Linux games wine
I have never been a huge gamer, if a new game comes out I will sometimes play it for a day or two and then be done with it. Linux has always been a great os for me but if I was a hardcore gamer I’m not so sure that would be true. That being said there are many great ways to play games on Linux, Wine and Cedega being the two main ones.
The problem is that Wine (I have no experience with Cedega) is not perfect, however it has been able to do some great things. I have been able to get world of warcraft, Microsoft office, msdnaa (you need to download an exe in order to download the software and why not try out vista for free, and yes I’m still with Linux even though windows is free for me) and many other applications running under Wine. There have been many that I have not been able to get running also, evil genius for example.
Chances are none of this is new to you but stay with me. About a year ago, maybe six months. Google came out with two products for Linux, Google Earth, and Picasa. The really cool thing is that they did not rewrite the code they instead opted to modify there code and then use Wine to make it all work. Now while I’m not sure of the legalities of distributing GPL software and proprietary software in the same package I assume its all on the up and up, google would never do evil.

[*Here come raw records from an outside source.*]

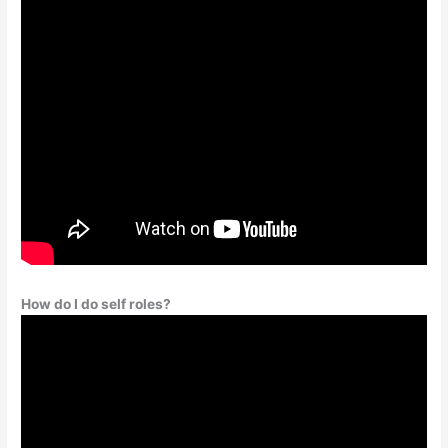
How do I do self roles?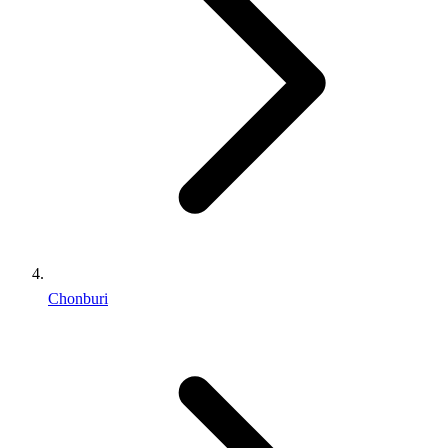
Chonburi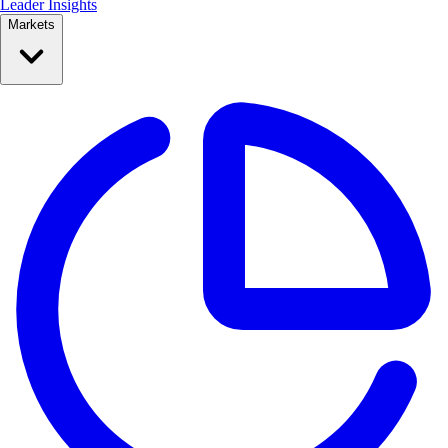
Leader Insights
Markets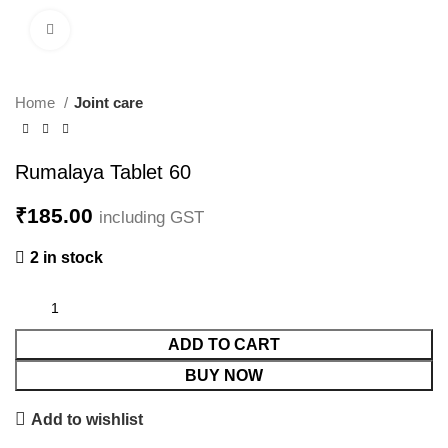
Click to enlarge
Home
Joint care
Rumalaya Tablet 60
₹
185.00
including GST
2 in stock
ADD TO CART
BUY NOW
Add to wishlist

Yesterday on digg I saw an article about the latest release of Soldat, What I found interesting is that when you go to the download page they list there requirements as follows
“Requirements: Windows 98/Me/2000/XP/Vista or Linux + Wine; DirectX 8.1;”
Now I found this really nifty. I know that Unreal Tournament and a few other games have had Linux releases, but I’m not sure how successful they where. This really makes me wounder however, how hard it is to make a program that is wine compatible / works with Wine and secondly is this a viable option for game makers.
Is the cost of making your applications Wine compatible less than the extra revenue that companies would see if they made there applications work with Wine. I know this was touched on at Ubuntu open week ask mark session. Seeing wine as an option to play a game just inspired me to post about it.
I would encourage any software producer to at least make there applications run under wine even if they where to lose money if only to maintain product dominance in your market otherwise like Mark said we will just make open source equivalents. But thats just my two cents.
Edit: Oops it seems that Google Earth Linux port is a native Linux application built with the open source Qt application development toolkit. Thanks Everett.